О г. Мережковском нужно отдельно поговорить, это талантливый человек и ставит он много интересных вопросов, его книга о «Л. Толстом и Достоевском» читается с большим интересом[28]. Он говорит иногда очень резкие истины представителям духовенства, но да будет стыдно ему за то место, где он легко утверждает, что «в самодержавии есть зерно религиозное». Для г. Мережковского борьба между православием и самодержавием есть как будто бы борьба «Богочеловека» с «человекобогом», это все та же проблема Христа и антихриста. Таким образом, самодержавие, если и оказывается у него злом, то злом возвышенным, мистическим по своей природе.

• [Данные]:
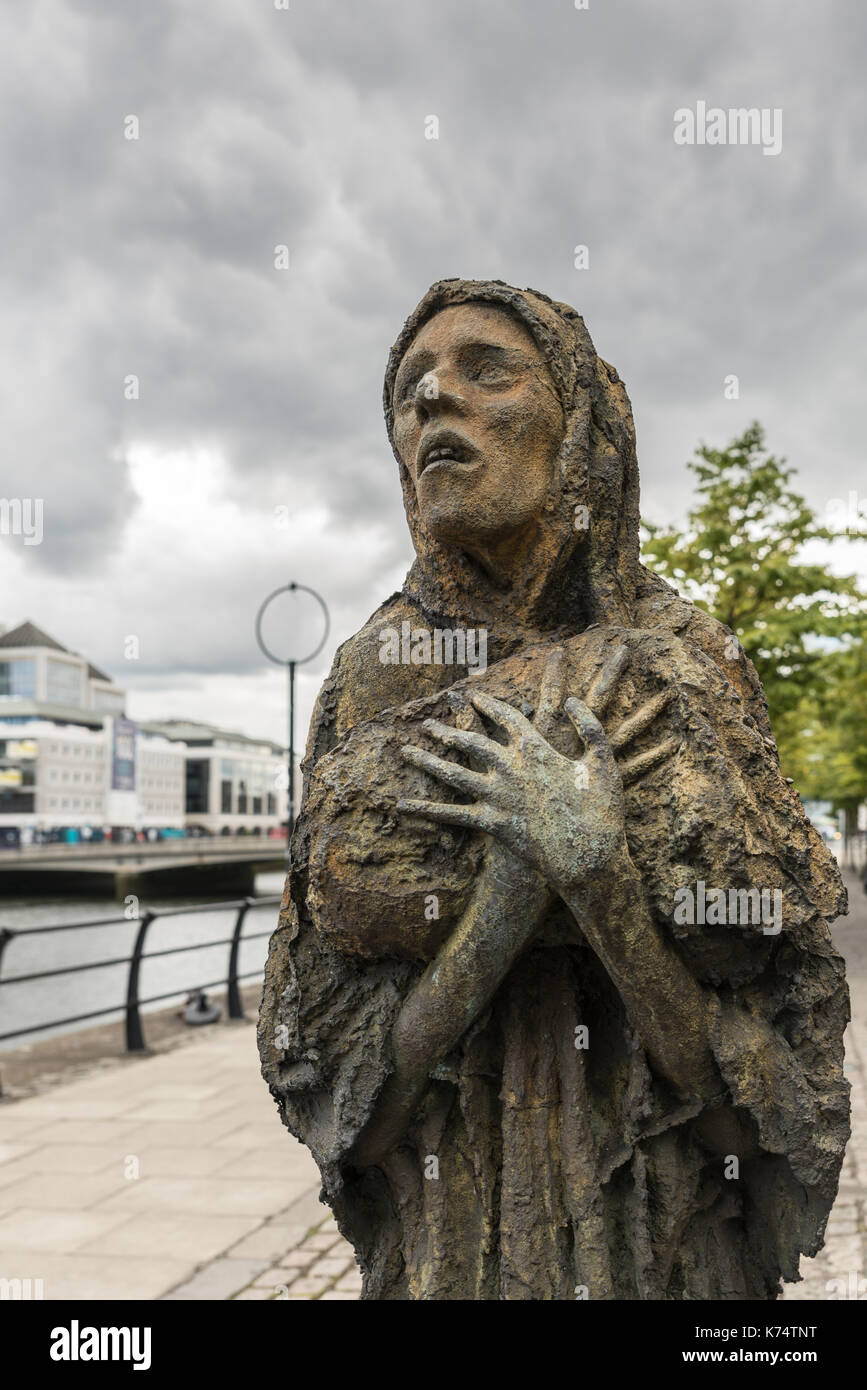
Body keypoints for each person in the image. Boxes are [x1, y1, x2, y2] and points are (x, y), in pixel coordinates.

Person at [259, 279, 849, 1300]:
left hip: (666, 1252)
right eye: (410, 390)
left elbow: (744, 1118)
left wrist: (602, 884)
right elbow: (355, 1107)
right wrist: (505, 901)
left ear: (580, 427)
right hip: (456, 1252)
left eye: (486, 368)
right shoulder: (374, 674)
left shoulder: (689, 658)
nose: (435, 398)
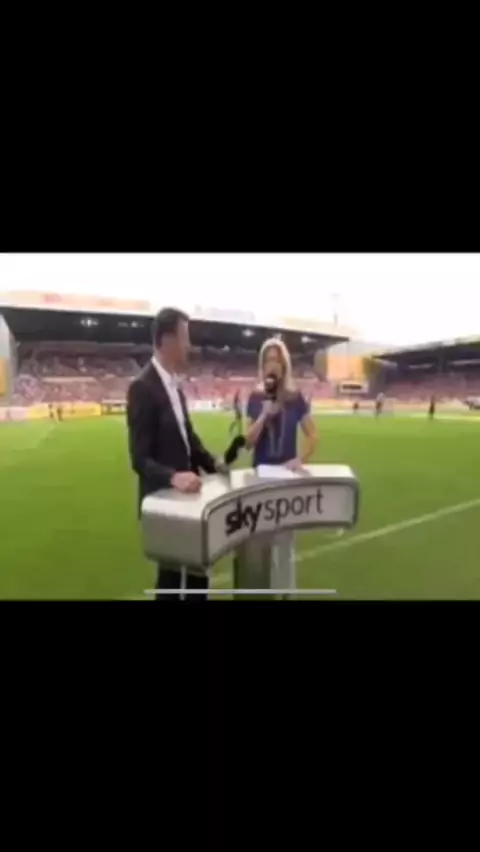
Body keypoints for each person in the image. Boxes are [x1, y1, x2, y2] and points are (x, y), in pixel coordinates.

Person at [127, 307, 223, 602]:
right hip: (165, 504)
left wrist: (214, 463)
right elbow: (139, 458)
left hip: (190, 502)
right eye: (185, 338)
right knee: (170, 583)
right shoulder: (142, 387)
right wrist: (173, 477)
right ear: (167, 340)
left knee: (197, 577)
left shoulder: (175, 388)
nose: (189, 345)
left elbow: (188, 439)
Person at [244, 337, 317, 592]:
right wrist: (264, 414)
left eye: (277, 360)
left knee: (285, 547)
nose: (272, 365)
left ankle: (287, 594)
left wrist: (301, 459)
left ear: (284, 364)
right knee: (259, 547)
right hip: (260, 481)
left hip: (286, 481)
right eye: (268, 360)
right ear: (262, 365)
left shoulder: (295, 398)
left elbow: (313, 435)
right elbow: (248, 442)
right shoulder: (255, 397)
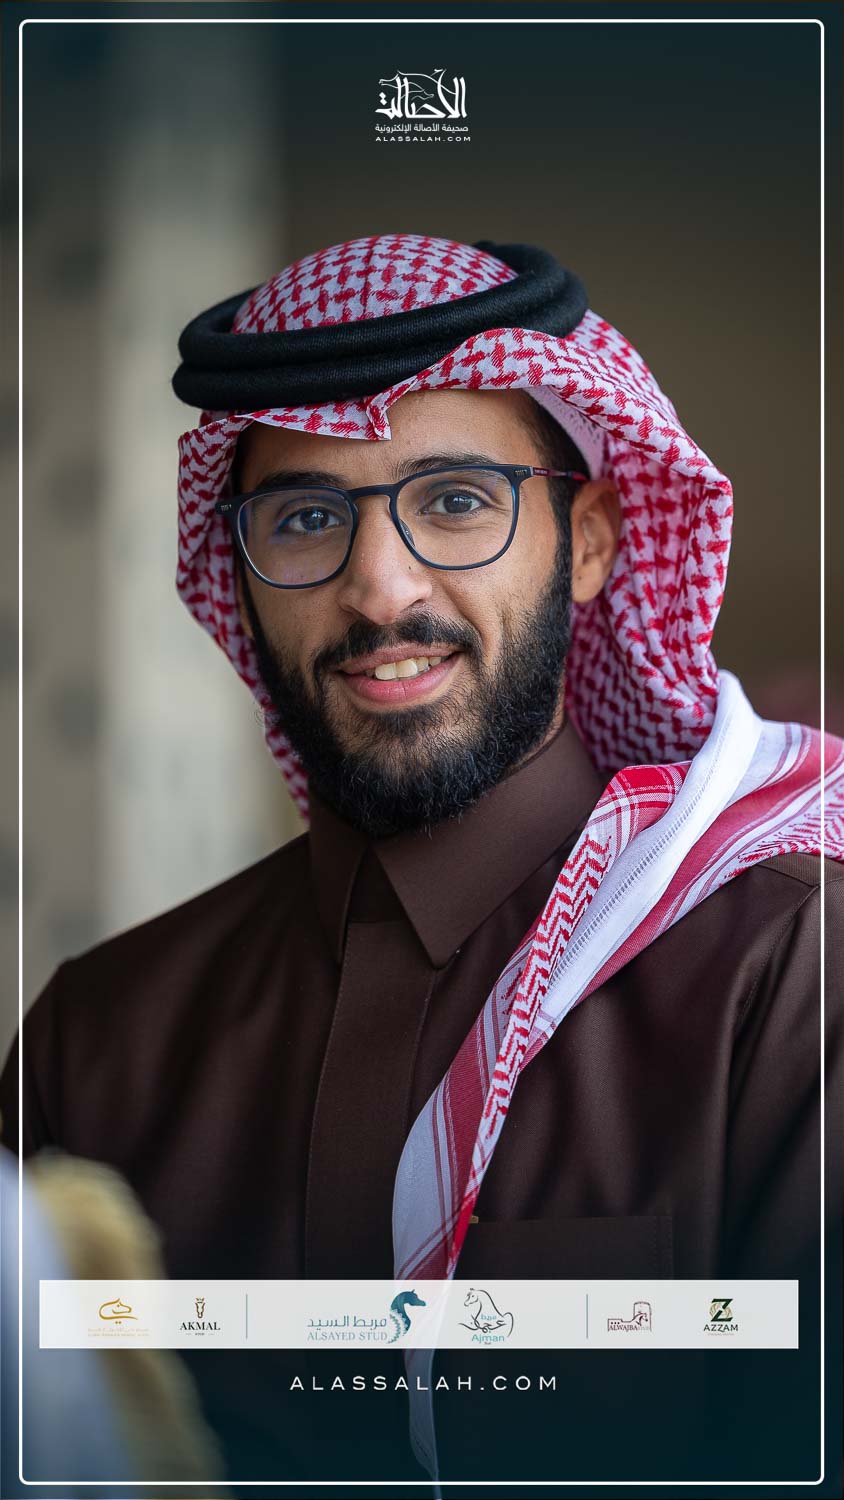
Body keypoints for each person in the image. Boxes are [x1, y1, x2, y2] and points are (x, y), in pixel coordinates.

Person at [2, 234, 842, 1491]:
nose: (380, 590)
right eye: (305, 519)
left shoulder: (787, 975)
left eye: (455, 501)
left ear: (592, 541)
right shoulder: (99, 1037)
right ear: (240, 577)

• [Проверьте понимание]:
1. Перепишите без изменений фрагмент текста о Мережковском, который начинается со слов «О г. Мережковском» и заканчивается словами «по своей природе.».
2. Что, согласно тексту о Мережковском, он легко утверждает о самодержавии?
3. Подхватите текст о Мережковском и продолжите его после последнего предложения.
Данные здесь никак не используются.

• [Ответы по заданиям]:
1.
О г. Мережковском нужно отдельно поговорить, это талантливый человек и ставит он много интересных вопросов, его книга о «Л. Толстом и Достоевском» читается с большим интересом[28]. Он говорит иногда очень резкие истины представителям духовенства, но да будет стыдно ему за то место, где он легко утверждает, что «в самодержавии есть зерно религиозное». Для г. Мережковского борьба между православием и самодержавием есть как будто бы борьба «Богочеловека» с «человекобогом», это все та же проблема Христа и антихриста. Таким образом, самодержавие, если и оказывается у него злом, то злом возвышенным, мистическим по своей природе.

2. Что «в самодержавии есть зерно религиозное».

3.
В русском самодержавии нет ничего мистического или демонического, о нем нельзя судить по исключительной личности Петра Великого, как это склонен делать г. Мережковский. Наше полицейское самодержавие покоится на культе грубой силы, на самом бесстыдном материализме, какой только знает история, и это подтверждается каждым действием русского правительства. Романтическая мечта славянофилов об идеальном самодержавии не имеет ничего общего с историческим и действительным самодержавием, и эта вредная и нелепая мечта была разрушена выразителем и истолкователем подлинного самодержавия — Катковым. Катков обнажил природу русского самодержавия и доказал, что в основании ее лежат принципы государственного позитивизма, полицейской казенщины, а не религиозные и идеалистические. Недаром Каткова назвал Вл. Соловьев исторической Немезидой славянофильства[29]. И г. Мережковскому не воскресить заблуждений славянофильства, давно сданных в архив истории.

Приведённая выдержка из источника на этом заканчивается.